Expect to hear much more from me on the subject of the Drug War and the ways it’s used as a cover for the institutionalization of otherwise ethically unjustifiable acts.

→ 1 CommentTags: money

gold, silver, and copper-jacketed lead

March 23rd, 2008 · 2 Comments

As is fitting, my first post here will relate to both money AND guns.  But first some administrative notes.

I chose the domain moneyandguns.com because it was available and not lame and didn’t really care whether anything I ever wrote here had anything to do with either.  Everything else I’d thought of in the preceding weeks was either parked on or stupid.  In the time since, however, I realized that everything can be connected to either money or guns anyway–and usually both (though this isn’t very surprising)–so I won’t even have to worry about that in the future when retrospection kicks in.  (Incidentally, the idea for the domain name came to me with no pretext in the half-dreaming interphase between sleep and waking up one morning.  I have no idea where it came from.)

Read the about page if you have no idea who I am.

Just about the time I registered this domain, the Colombian military bombed a FARC encampment in Ecuador nearly sparking a continental war, Viktor Bout was arrested in Thailand in a DEA sting on charges of conspiring to aid a terrorist organization (nothing to do with drugs), the price of diesel skyrocketed, and I thought of something really profound that I’ve since forgotten.  I’ll write about these things some day, but Rick Falkvinge of Sweden’s Pirate Party posted an article on his blog today (actually yesterday at this point) called ‘Why the US is collapsing’ which I thought worthy of highlighting here.

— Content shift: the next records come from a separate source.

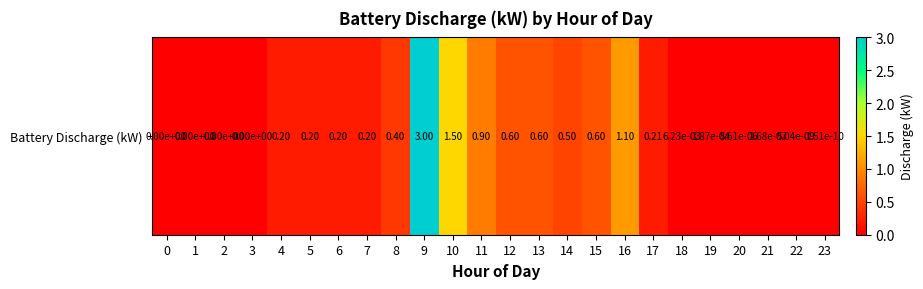

Reading right to left, what are all the values shown in this chart?

0.0	0.0	0.0	0.0	0.0	0.0	0.2	1.1	0.6	0.5	0.6	0.6	0.9	1.5	3.0	0.4	0.2	0.2	0.2	0.2	0.0	0.0	0.0	0.0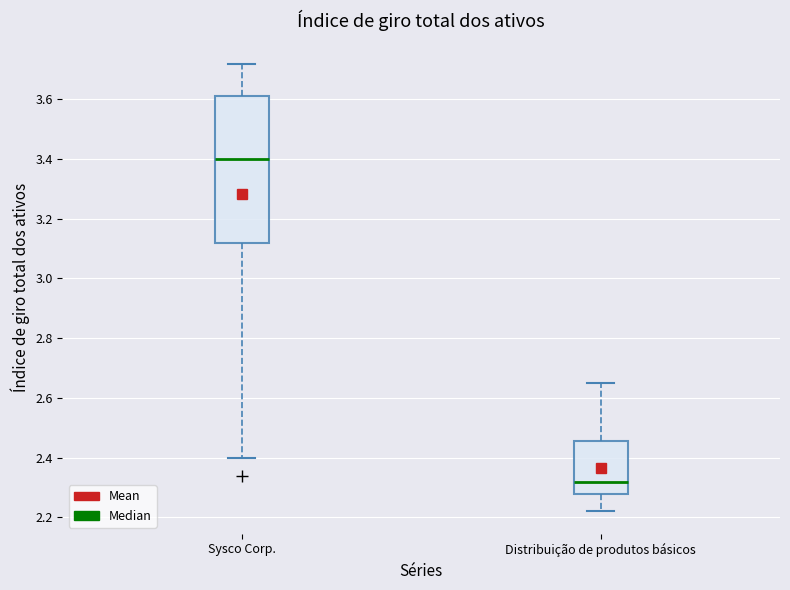

Reading left to right, transcribe this box plot: for each box, give where its median line is, the range the box spans, and where its two whiskers end, as read against the y-axis. The values are not printed on the chart, so give them approximately, as read against the axis.

Sysco Corp.: median 3.40, box 3.12 to 3.62, whiskers 2.40 to 3.72
Distribuição de produtos básicos: median 2.32, box 2.28 to 2.46, whiskers 2.22 to 2.66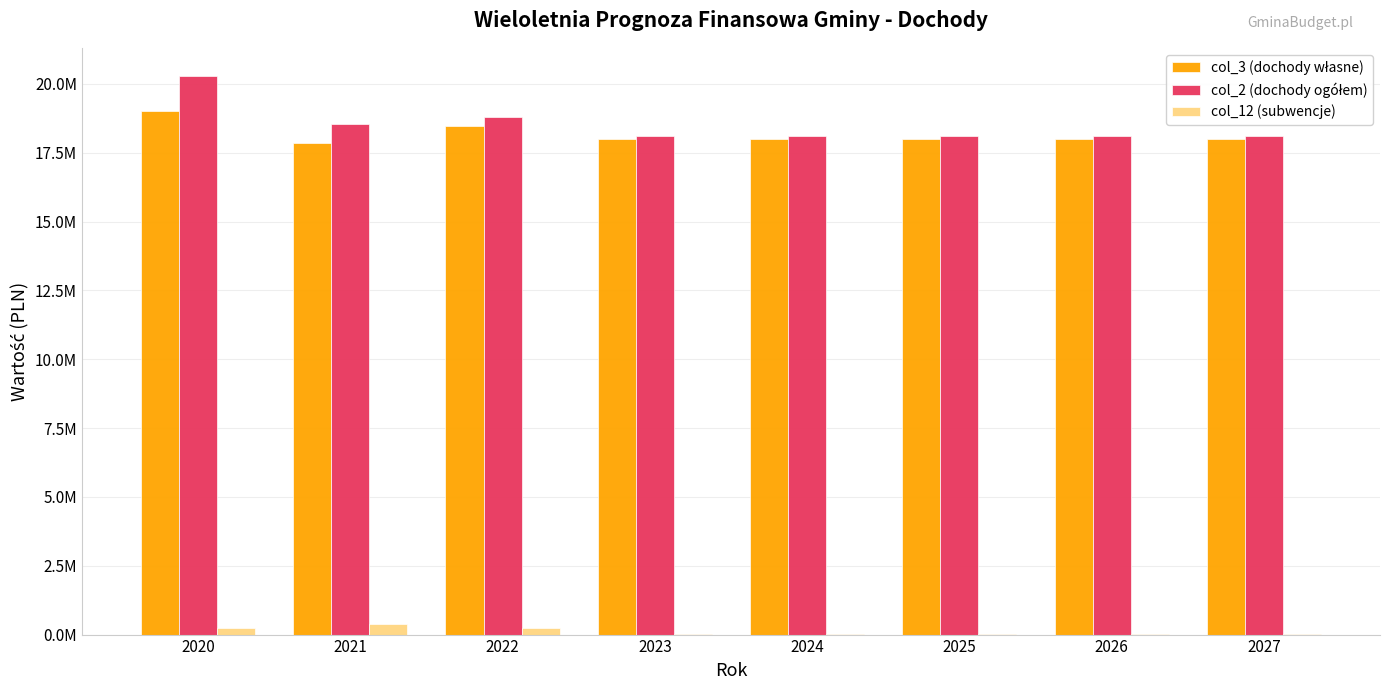

What is the sum of all col_3 (dochody własne) values?

145328976.9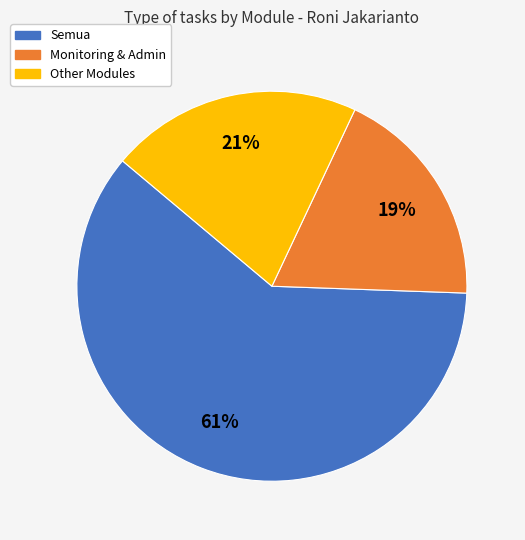

Is there any slice that represents more than half of the pie?

Yes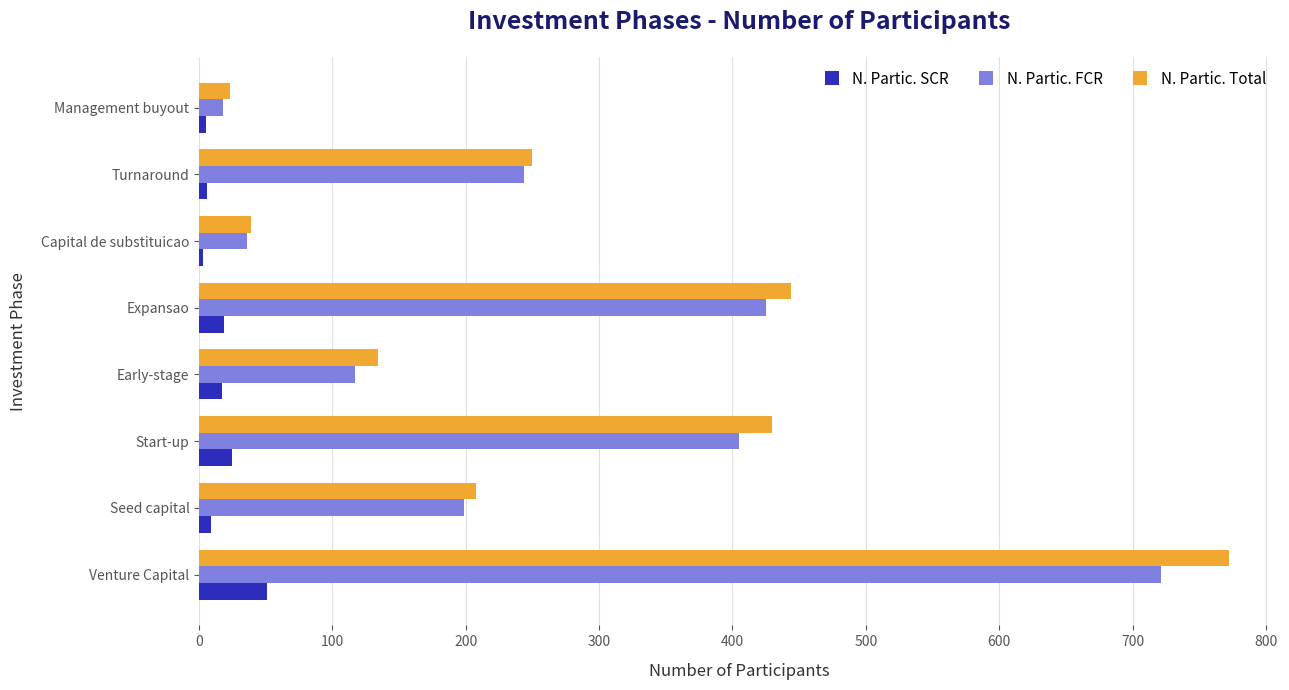

At which label is N. Partic. FCR closest to 369?

Start-up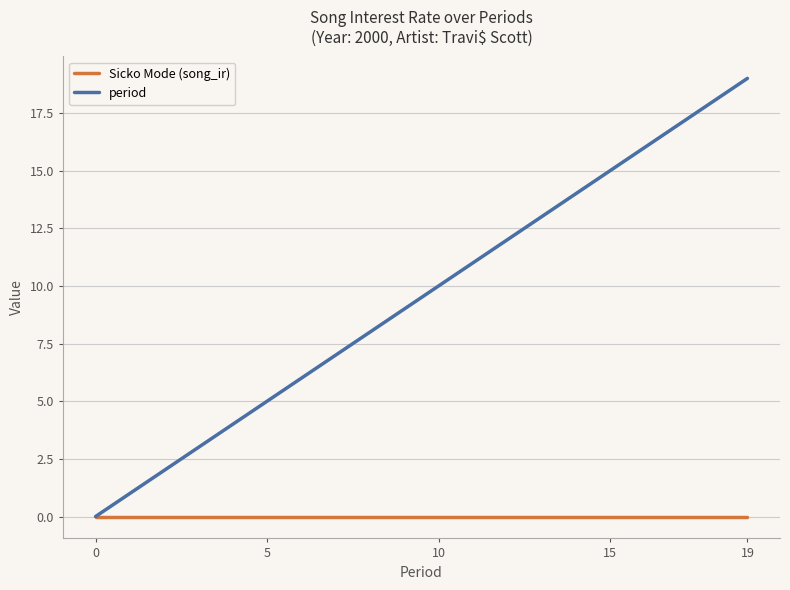

How many lines are shown in the chart?

2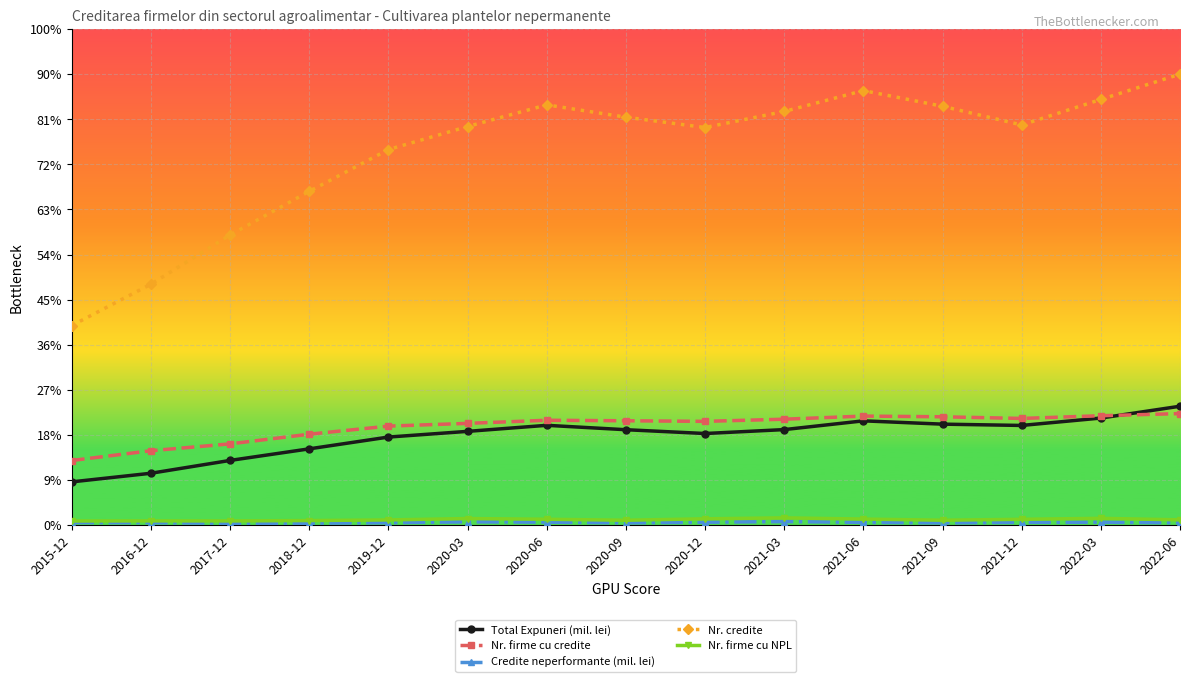

What is the sum of the Nr. credite values at 2021-03 and 2020-09?

9109.2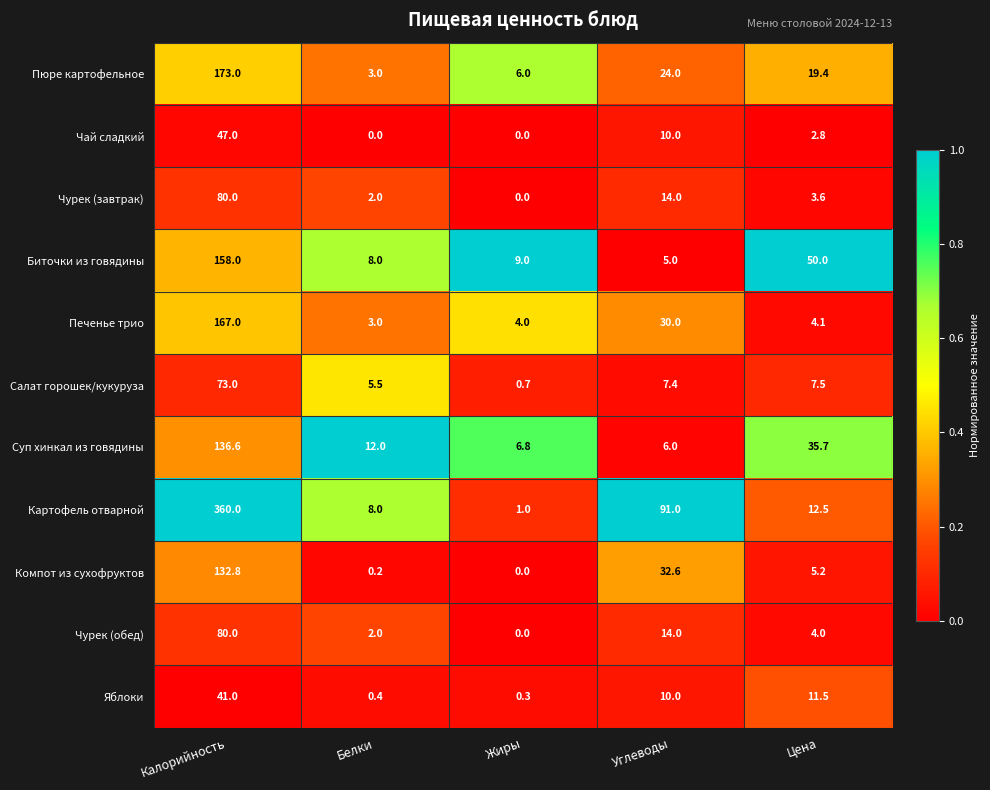

Is it true that Биточки из говядины equals 2.4 at Белки?

False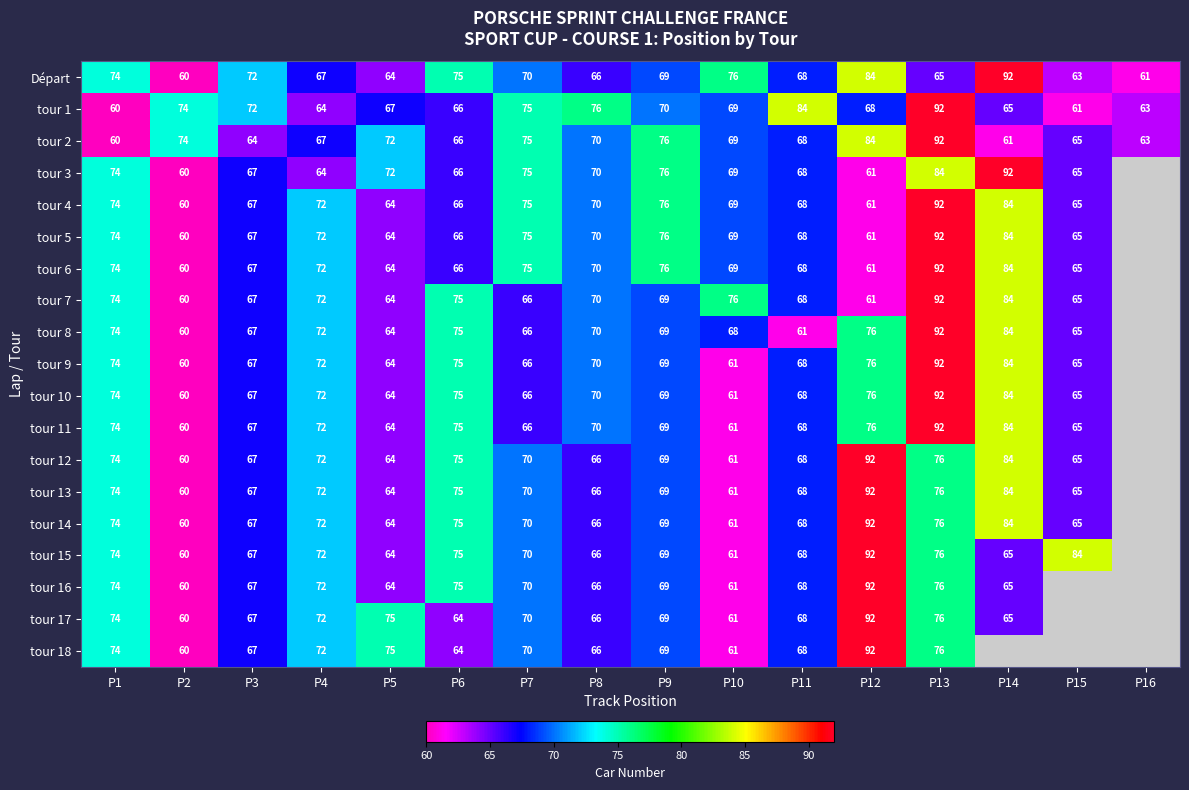

Which series changed the most between P3 and P4?

tour 1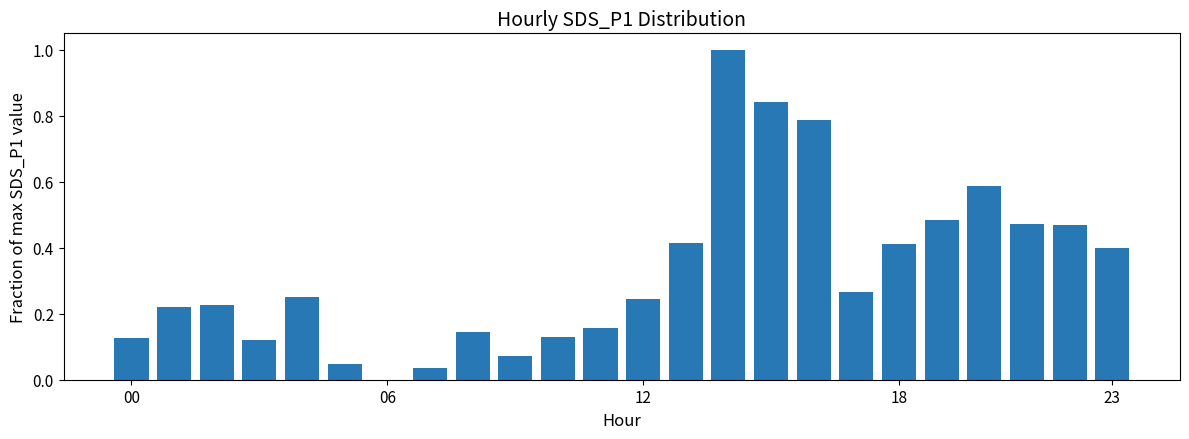

Are the bars horizontal?

No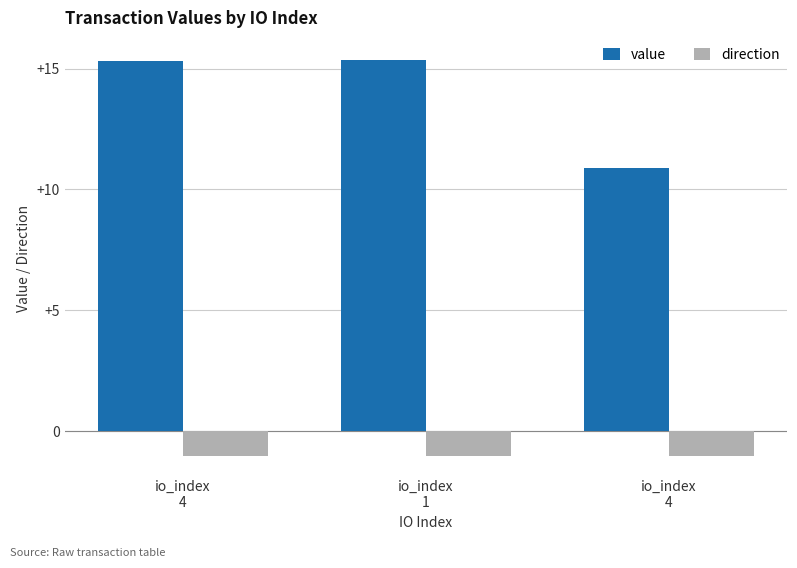

At how many categories does at least one series exceed 9?

3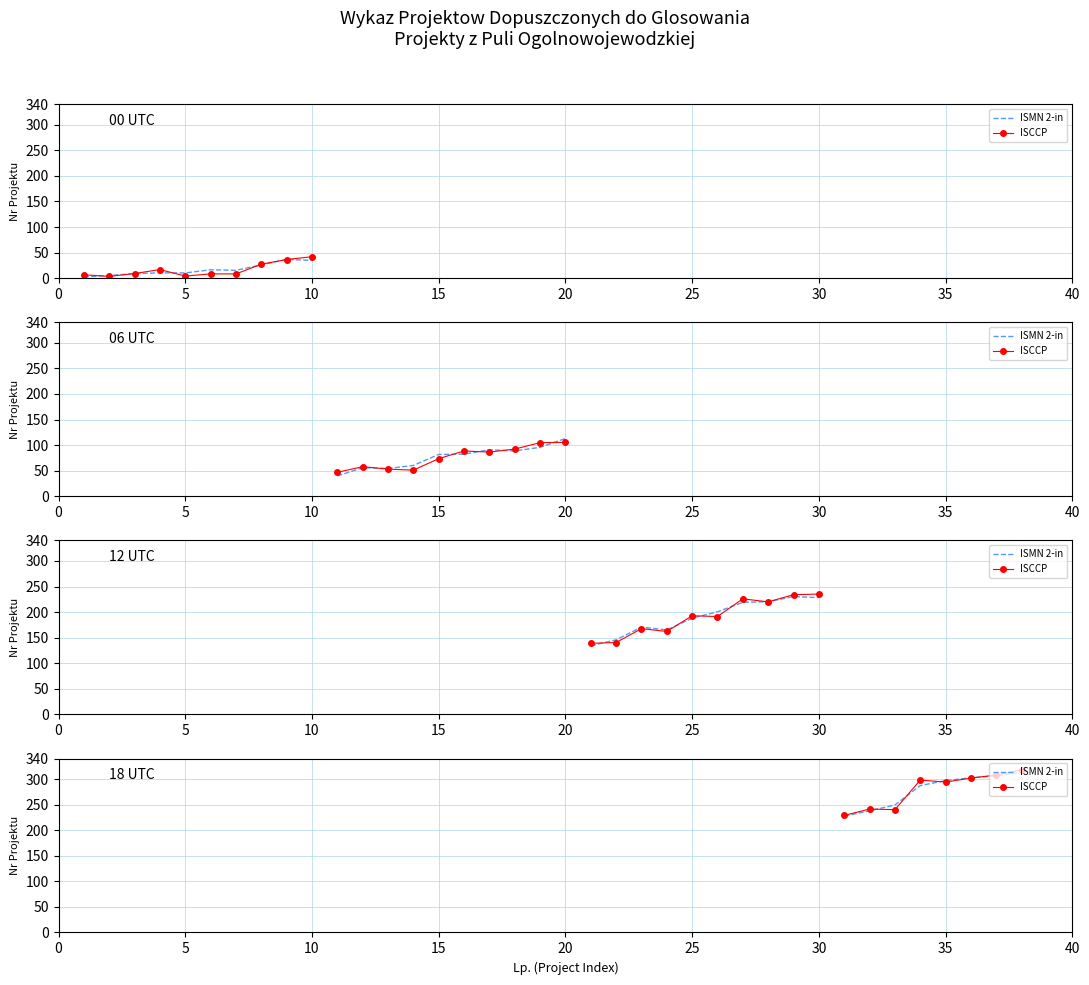

What is the maximum value shown in the chart?

317.8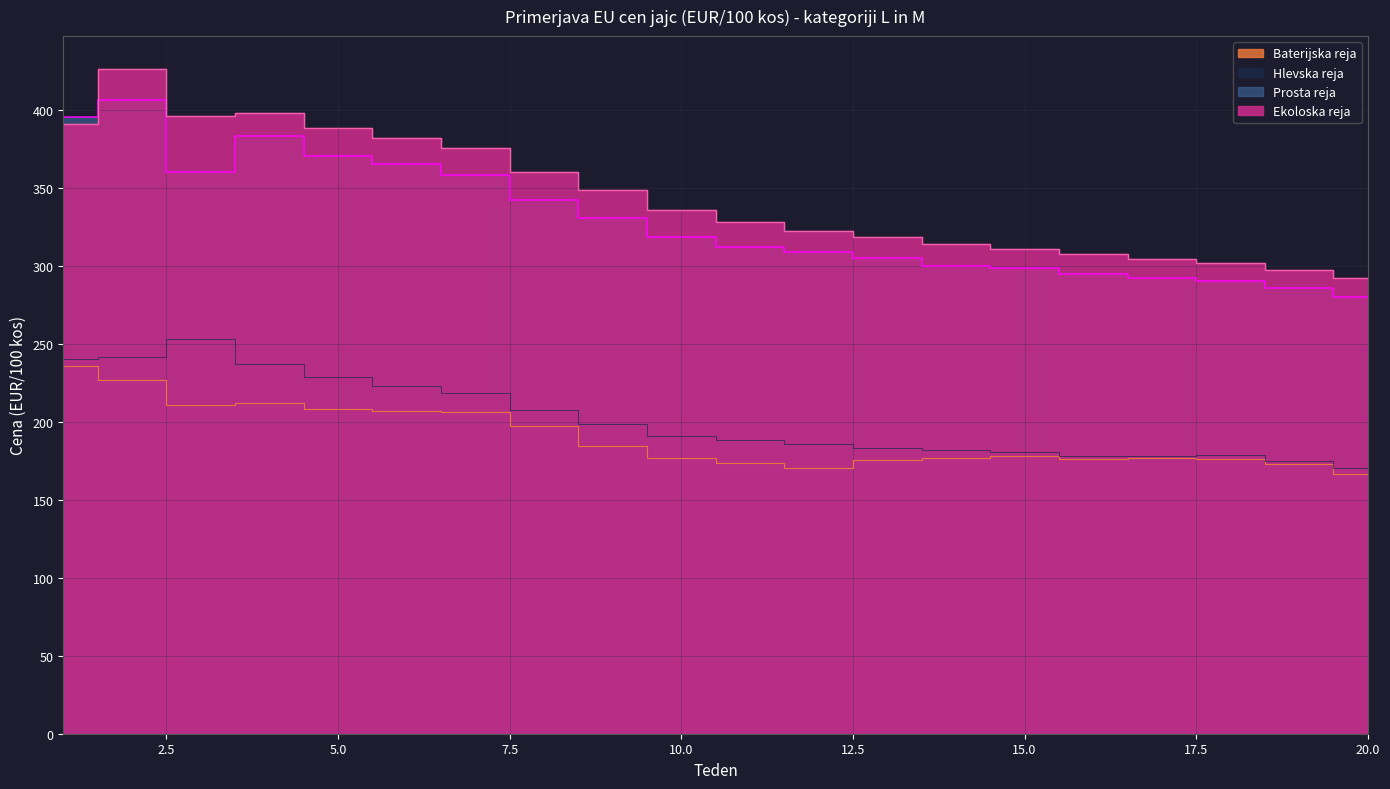

List the series in order of their peak value, lowest first.

Baterijska reja, Hlevska reja, Prosta reja, Ekoloska reja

For those of you who’ve spent the last year out of radio contact with the rest of the world, the US dollar has been plummeting in value for the past several months (years) and doesn’t show any signs of slowing down.   Compare the value of the US dollar against gold, euros, pounds, or german cars for example.  Falkvinge believes this is the beginning of the end of the US as a global superpower and the artificially inflated standards of living that we enjoy.  Interesting facts brought to light are that the EU’s economy has been larger than the US economy since at least as far back as 2005, and that some small exchanges in Europe are no longer accepting US Dollars.  The US Dollar is no longer a universal international trade medium.  Its place might have been taken by the Euro for now, or perhaps the Pound, but there is no reason to suspect that in 20 years it might not be the RMB.  Your grandkids will speak Mandarin.  (As one commenter put it: “I look forward to an marked improvement in the quality of Chinese food around here.”)

Another eye opener (for me at least since I have been in partial radio isolation from the world recently) is that:

Oil is currently – mostly – traded in dollars per barrel, which creates a defacto dollar-based economy. A few years back, one prominent oil producer switched to trading in euros per barrel.

This threatened the entire stability of the dollar as a world currency, and by extension, the US’ economic bubble. After some chaos and turmoil involving the bubble-funded US military, that particular country is now exporting oil by the dollar again, thus once again contributing to the dollar bubble.

That country was Iraq.

Iran and Venezuela have also begun selling their oil in Euros.

As foreign holders of US currency continue selling it off in search of greener pastures, fueling the cycle of devaluation, its plummeting value won’t level off any time soon.  Falkvinge relates the (probably apocryphal) advice from a US economist that we all stock up on precious metals such as, “gold, silver, and copper-jacketed lead.”  I’m on it.

As part of the Coalition of Anarchists for Bush, at the 2000 Republican National Convention (if you click that link, take a moment to reflect on what the web looked like 8 years ago) in Philidelphia, I and a group of about 10 other scraggly kids shouted the following slogan at Ben Stein as he walked into the studio where they were filming a special episode of The Daily Show:

Society’s crumbling, let’s give it a push, why not vote for George Bush?

Ben Stein raised his fist to us in solidarity.  I hope Ben Stein had the foresight to invest some of his money in foreign markets and is still on my side when society takes the big crunch.

Update (3/28/2008):  Warren Buffet agrees.